A chicken ran into our was machine the other night. We are taking care of it. A lady at the feed store thought from picture that it is a female. But today we were researching chicken gender online. The chicken is small-perhaps a bantam or a juvenile. Has pretty long legs with spurs-which I read online is the sign of a male. Any help with this? A rooster or a hen?







advice requested. We live in Petaluma which back in the old days was known for its chickens.


----------



## robin416 (Sep 8, 2013)

Having a full side pic is helpful but I'm seeing some feathers at the base of the neck that implies boy. And if other breeds are anything like my Silkies that legginess was usually a boy. 

We need one of our resident hard feather gurus to take a peak. 

So, now what? Chances are there is someone not far that this bird ran from. Are you going to keep it if it is a boy? Can you?


----------



## P.Brothers (Oct 24, 2019)

robin416 said:


> Having a full side pic is helpful but I'm seeing some feathers at the base of the neck that implies boy. And if other breeds are anything like my Silkies that legginess was usually a boy.
> 
> We need one of our resident hard feather gurus to take a peak.
> 
> So, now what? Chances are there is someone not far that this bird ran from. Are you going to keep it if it is a boy? Can you?


Thanks so much for posting back. Yes we will keep the chicken regardless of its gender-if a rooster we will try to determine the breed and get him a couple of hen friends. If a girl will still get a couple of hens. Do you know if you must get the same breed when getting new chickens to mix with the chicken you have or not?


----------



## robin416 (Sep 8, 2013)

Not necessary to match the breed at all. Heck, I've got quail living with my one remaining old hen and she seems to be fine with it. What she didn't like was the two younger pullets I brought in to keep her company, hence the quail. 

If you can, get older girls. If the bird that has graced your life is a male when his hormones kick in he's liable to aggravate younger girls to no end. Most of the time older girls know how to put those over eager boys in their place.


----------



## Kendra (Nov 7, 2019)

Looks like red jungle fowl hen...


----------



## robin416 (Sep 8, 2013)

How the heck can you tell with just a head shot. FYI, I stink at id'ing anything that isn't a Silkie.


----------



## Kendra (Nov 7, 2019)

robin416 said:


> How the heck can you tell with just a head shot. FYI, I stink at id'ing anything that isn't a Silkie.


My friend has some red jungle fowl hens, also the comb and the neck coloring.


----------



## robin416 (Sep 8, 2013)

Can't get better than that for being able to id what the bird is. 

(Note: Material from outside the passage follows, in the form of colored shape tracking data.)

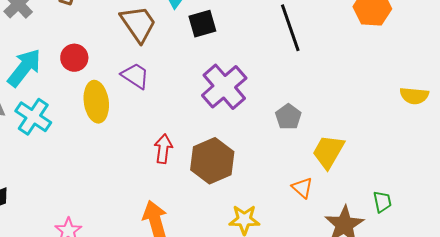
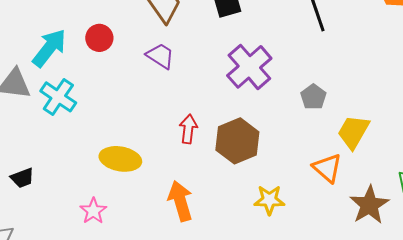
yellow ellipse: (96, 102) -> (120, 159), moved, turned -72
orange triangle: (302, 188) -> (327, 168), size x1.4

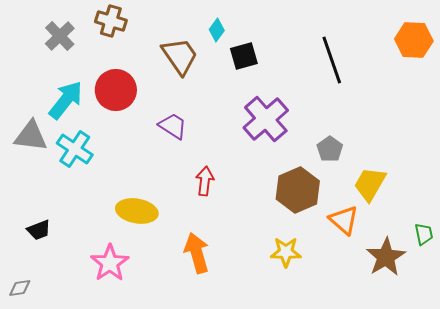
red circle: (99, 38) -> (116, 90), size x1.5
purple trapezoid: (160, 56) -> (173, 126), moved
brown hexagon: (237, 141) -> (298, 190), moved
pink star: (93, 211) -> (110, 263), size x1.4

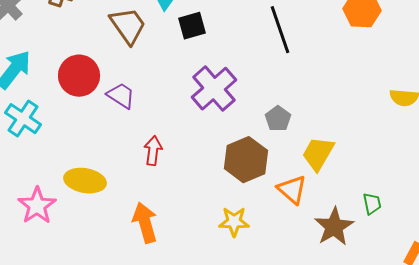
red circle: (116, 90) -> (79, 76), moved
pink star: (110, 263) -> (37, 206), moved

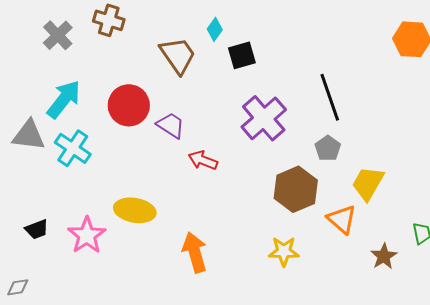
black line: (280, 30) -> (330, 97), moved
red arrow: (153, 151) -> (203, 160), moved, turned -76
brown star: (334, 227) -> (384, 256), size x0.7

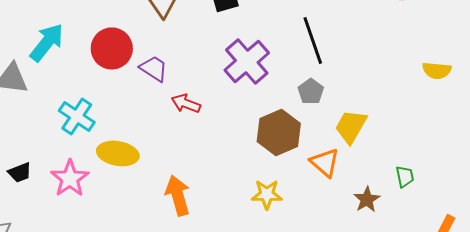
cyan cross: (73, 148) -> (77, 116), moved

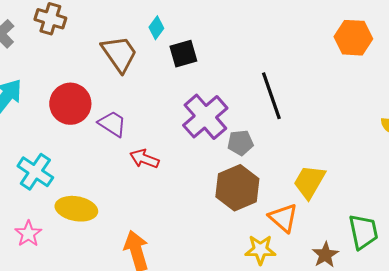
gray pentagon: (311, 91) -> (240, 143), moved, turned 30
green trapezoid: (405, 176) -> (363, 232), size x1.6
pink star: (70, 178) -> (28, 234), size x0.7
yellow star: (267, 194) -> (260, 250), moved

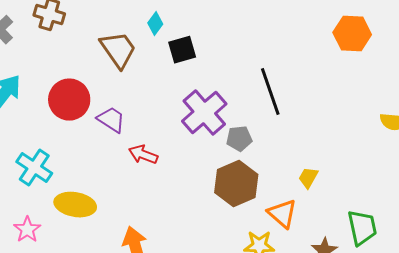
yellow trapezoid: (309, 182) -> (308, 178), size x0.6

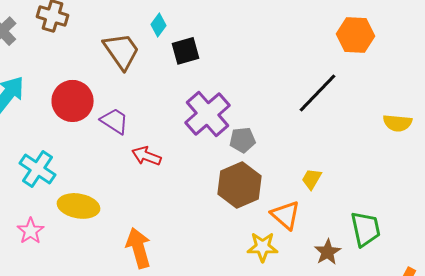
black line: (270, 92) -> (318, 93), moved, turned 63

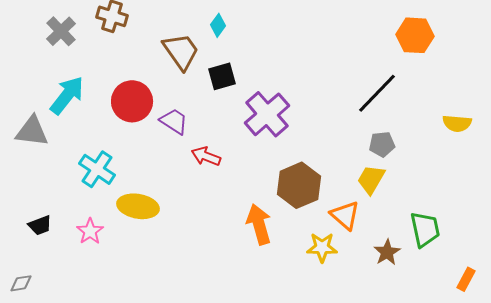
black square: (186, 51) -> (222, 76), moved
gray pentagon: (242, 140) -> (382, 144), moved
yellow trapezoid: (312, 179) -> (371, 179), size x1.4
orange arrow: (138, 248) -> (259, 224), moved

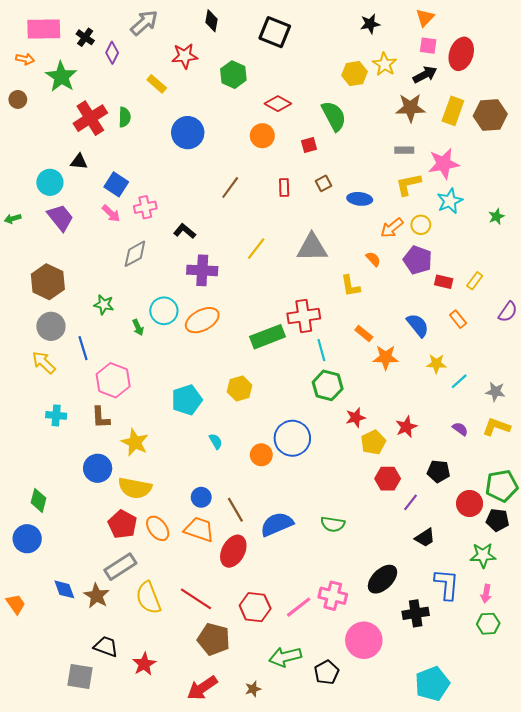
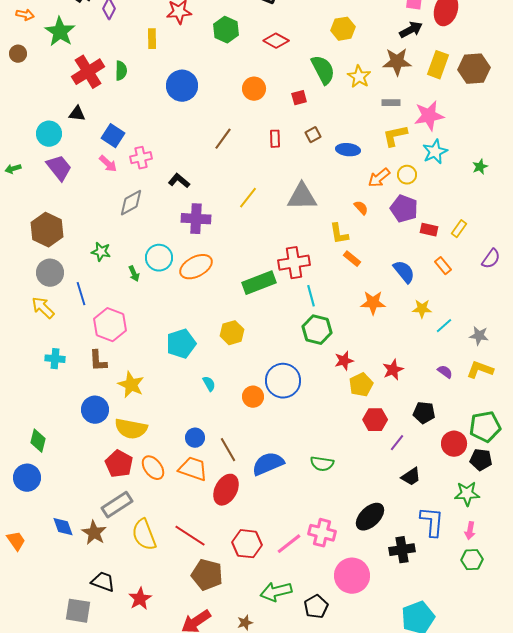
yellow star: (385, 64) -> (359, 77), moved
yellow rectangle: (157, 84) -> (152, 39), turned 48
red diamond: (278, 104) -> (276, 41), moved
orange rectangle: (364, 334) -> (352, 259), moved

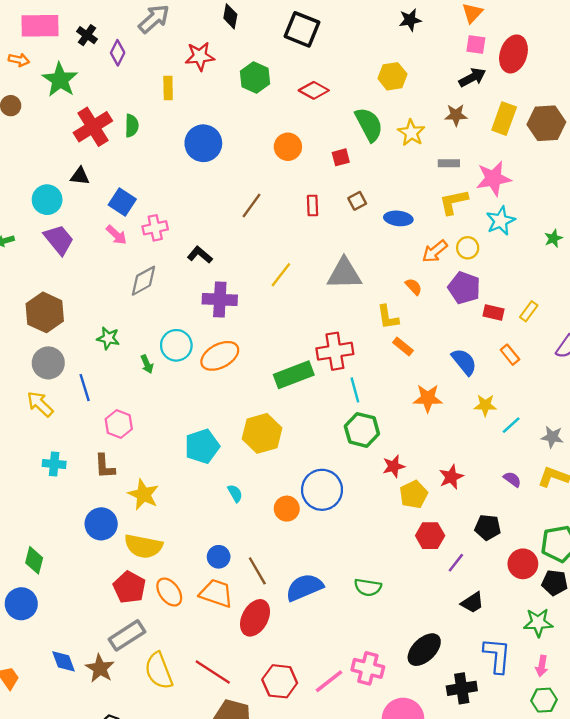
brown star: (397, 62) -> (456, 115), size x0.7
pink hexagon: (110, 325) -> (119, 424), size x0.7
yellow hexagon: (232, 333) -> (262, 433), size x1.4

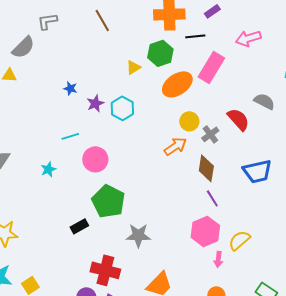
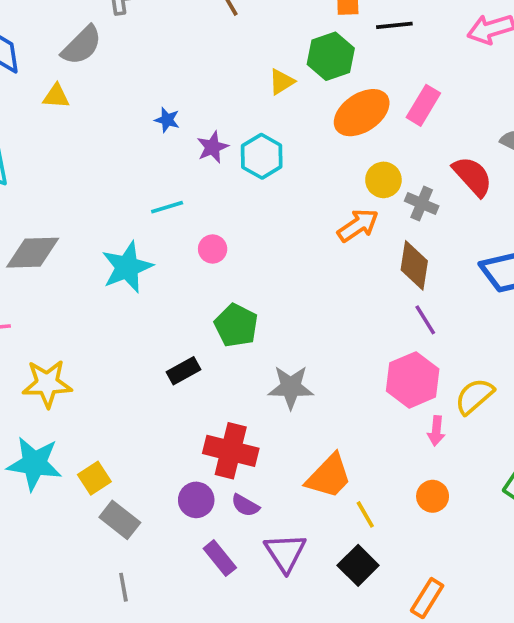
pink rectangle: (211, 67) -> (423, 105), moved, size x0.7
gray cross: (210, 134) -> (422, 204), turned -30
pink circle: (95, 159) -> (213, 249), size x0.6
cyan star: (48, 169) -> (127, 267), size x1.8
green pentagon: (108, 201) -> (236, 325), size x0.7

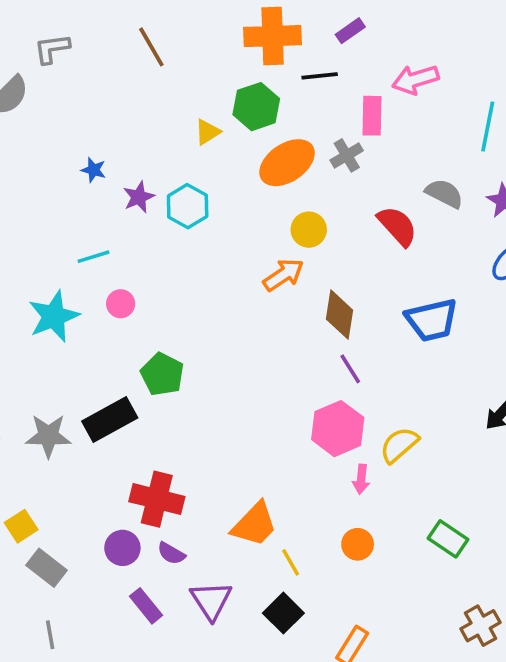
pink rectangle: (423, 105) -> (372, 116), moved, turned -30
gray cross: (422, 204) -> (347, 155), moved, turned 36
pink circle: (213, 249) -> (121, 304), moved
black rectangle: (183, 371) -> (110, 419), size x1.6
gray star: (291, 387) -> (48, 436), moved

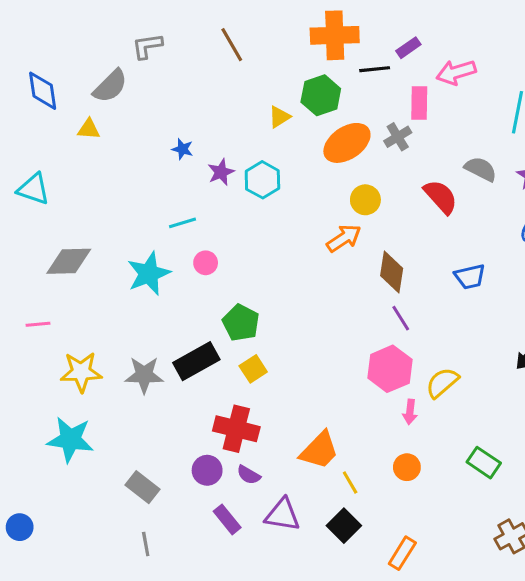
purple rectangle: (350, 31) -> (408, 48), moved
blue trapezoid: (432, 320) -> (470, 277), size x0.7
yellow square: (21, 526) -> (253, 369), moved
purple triangle: (211, 600) -> (282, 515), turned -48

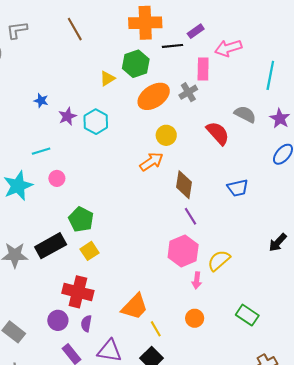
purple semicircle: (249, 475) -> (86, 324), turned 70

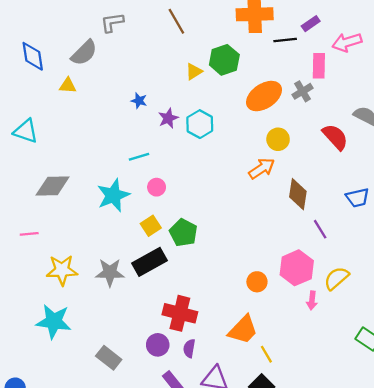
green hexagon: (136, 64) -> (224, 60), moved
yellow triangle: (107, 79) -> (194, 72), moved
purple line: (190, 216) -> (320, 229), moved
yellow square: (89, 251) -> (151, 226), moved
orange circle: (195, 318) -> (257, 282), moved

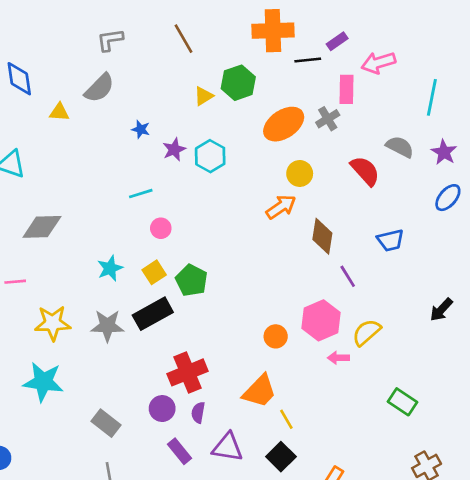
gray semicircle: (84, 53) -> (99, 88), moved
cyan star: (113, 195) -> (110, 268), moved, size x0.7
pink arrow: (312, 300) -> (338, 358), turned 84
red cross: (180, 313) -> (187, 372), turned -36

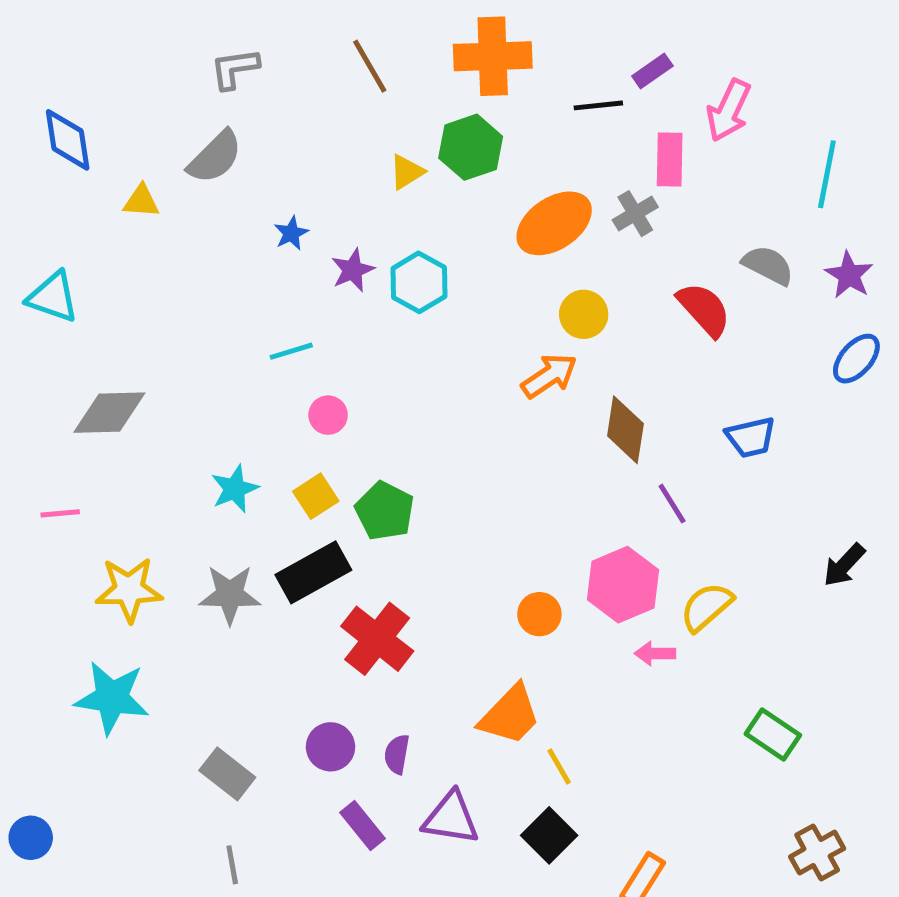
orange cross: (273, 31) -> (493, 56), moved
pink arrow: (378, 63) -> (729, 110), turned -48
blue star: (141, 129) -> (291, 233), turned 30
red cross: (187, 372) -> (377, 639), moved, turned -30

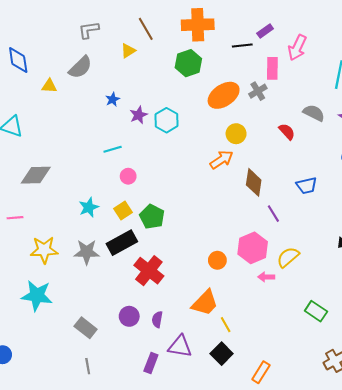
yellow triangle: (407, 172) -> (128, 51), moved
red semicircle: (704, 309) -> (287, 132), size x0.7
purple rectangle: (362, 825) -> (151, 363), moved, turned 60

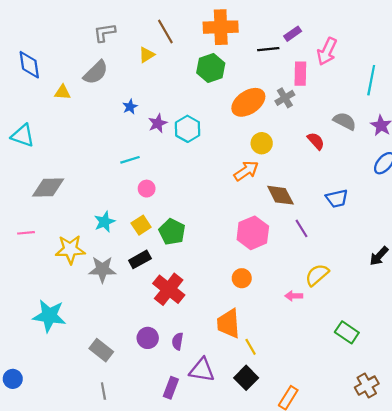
brown diamond: (254, 182) -> (280, 195), turned -36
black rectangle: (122, 243) -> (140, 259), size x0.7
pink hexagon: (253, 248) -> (253, 233), moved
yellow star: (44, 250) -> (70, 249), moved
orange trapezoid: (205, 303) -> (228, 324), turned 132

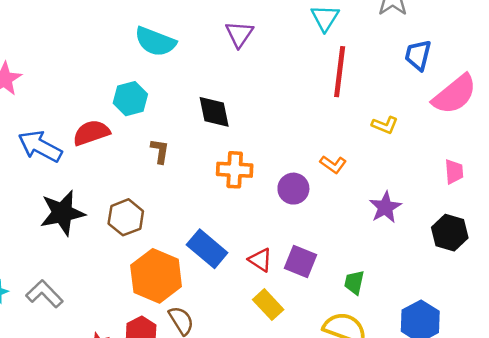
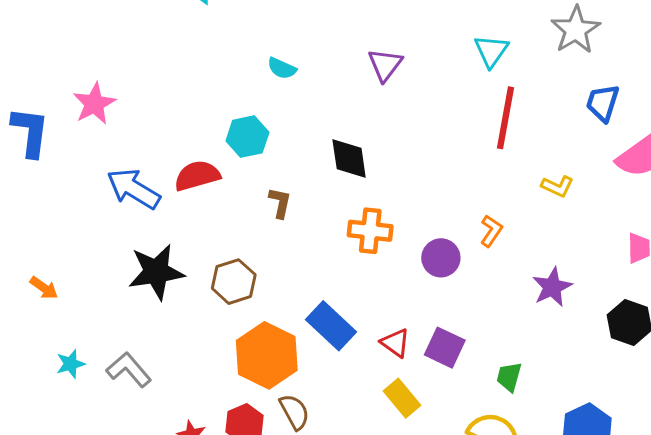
cyan semicircle: (155, 42) -> (282, 68), size x0.6
orange L-shape: (333, 164) -> (491, 231), turned -95

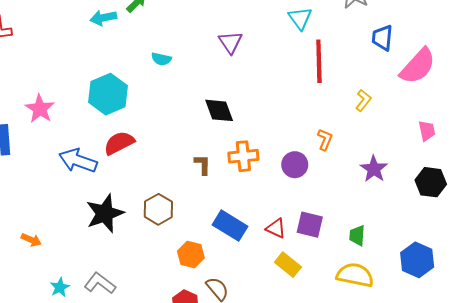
cyan hexagon: (247, 137) -> (108, 94), moved, size x1.4
yellow L-shape: (557, 186) -> (363, 100), turned -65
brown L-shape: (280, 203) -> (203, 165), moved
orange hexagon: (267, 355) -> (191, 255), size x0.6

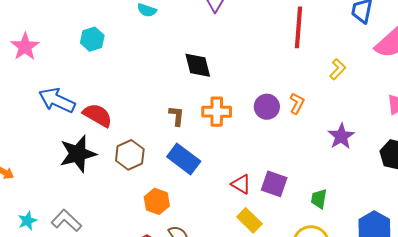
cyan hexagon: (108, 94) -> (92, 39), size x0.6
red semicircle: (119, 143) -> (98, 115), moved, turned 52
purple circle: (295, 165) -> (267, 107), moved
blue rectangle: (230, 226) -> (184, 159), moved

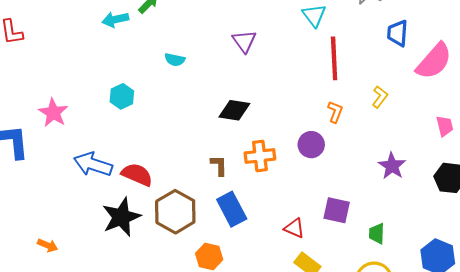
black diamond: (198, 65) -> (234, 110), turned -60
orange L-shape: (297, 103) -> (335, 112), moved
brown hexagon: (130, 155) -> (175, 212), size x1.4
blue rectangle: (184, 159) -> (232, 209), turned 32
purple square: (274, 184) -> (337, 210), moved

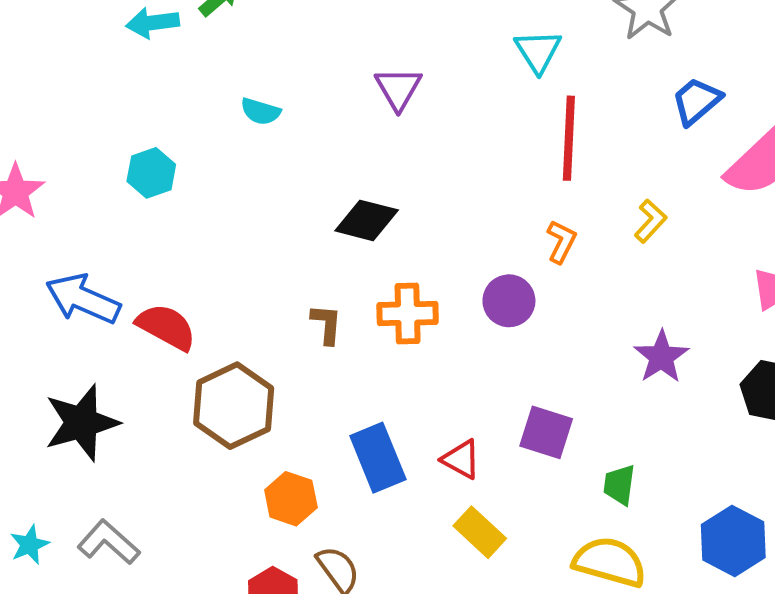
blue trapezoid: (398, 33) -> (697, 101), turned 40
blue rectangle: (232, 209) -> (378, 458), moved
black star: (121, 217) -> (82, 423), moved

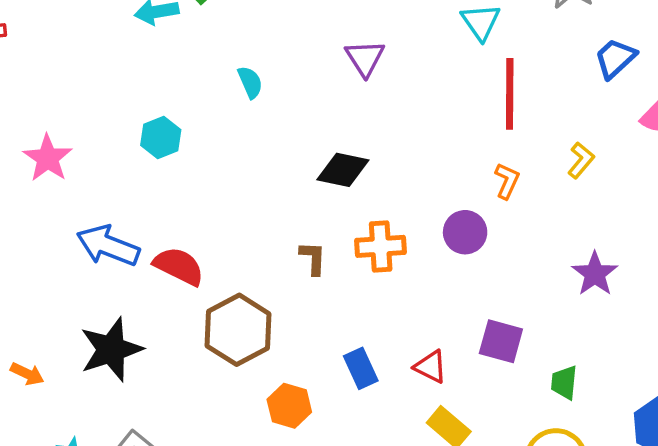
cyan semicircle: (260, 111) -> (250, 82), turned -128
blue rectangle: (378, 458) -> (361, 368), size x0.7

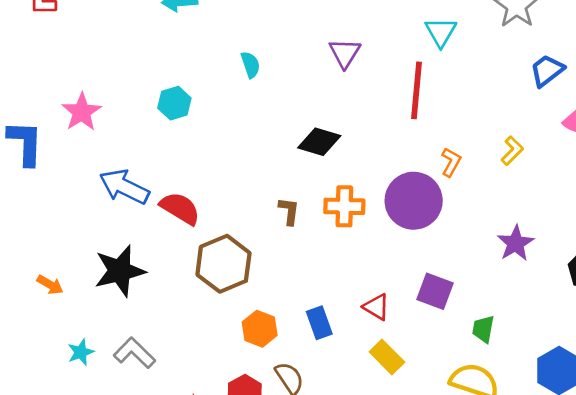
red line: (510, 94) -> (416, 90), moved
purple circle: (465, 232) -> (414, 201), size x1.6
blue rectangle: (361, 368) -> (319, 323), moved

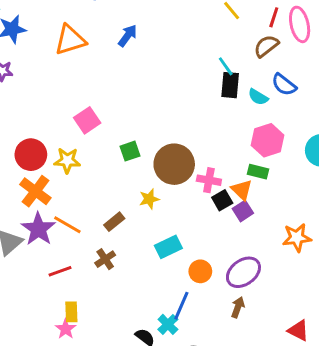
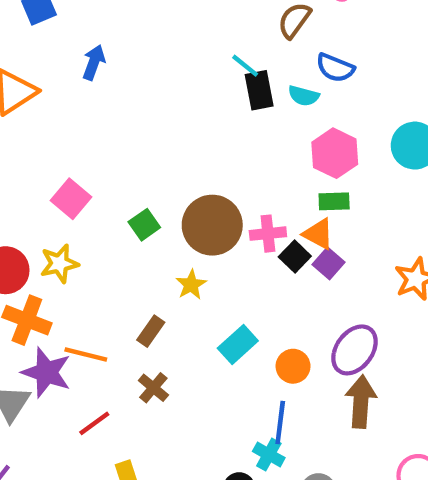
brown arrow: (238, 307) -> (361, 402), size x1.6

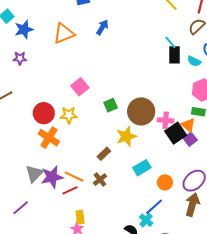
black square: (295, 257) -> (176, 133), size x1.5
yellow star: (191, 285) -> (126, 136), size x1.5
orange line: (86, 354) -> (74, 177), moved
purple star: (46, 372) -> (52, 177), moved, turned 30
blue line: (280, 422) -> (154, 207), turned 30

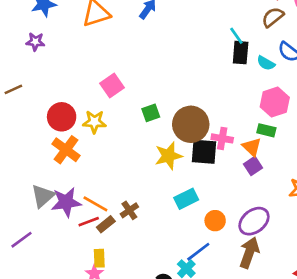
black square: (176, 133) -> (204, 152), moved, turned 35
brown rectangle: (104, 154) -> (106, 224), moved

I wasn't exaggerating when I said I really struggle ID'ing other breeds. I can ID Dutch and Hamburgs and Faverolles and d'Uccles but that's only because I owned all of those breeds. Move away from them and it's a huge fail every time.


----------



## Sylie (May 4, 2018)

I have to agree with red junglefowl hen, young, probably not laying yet. Nice find, congratz! Beautiful birds.


----------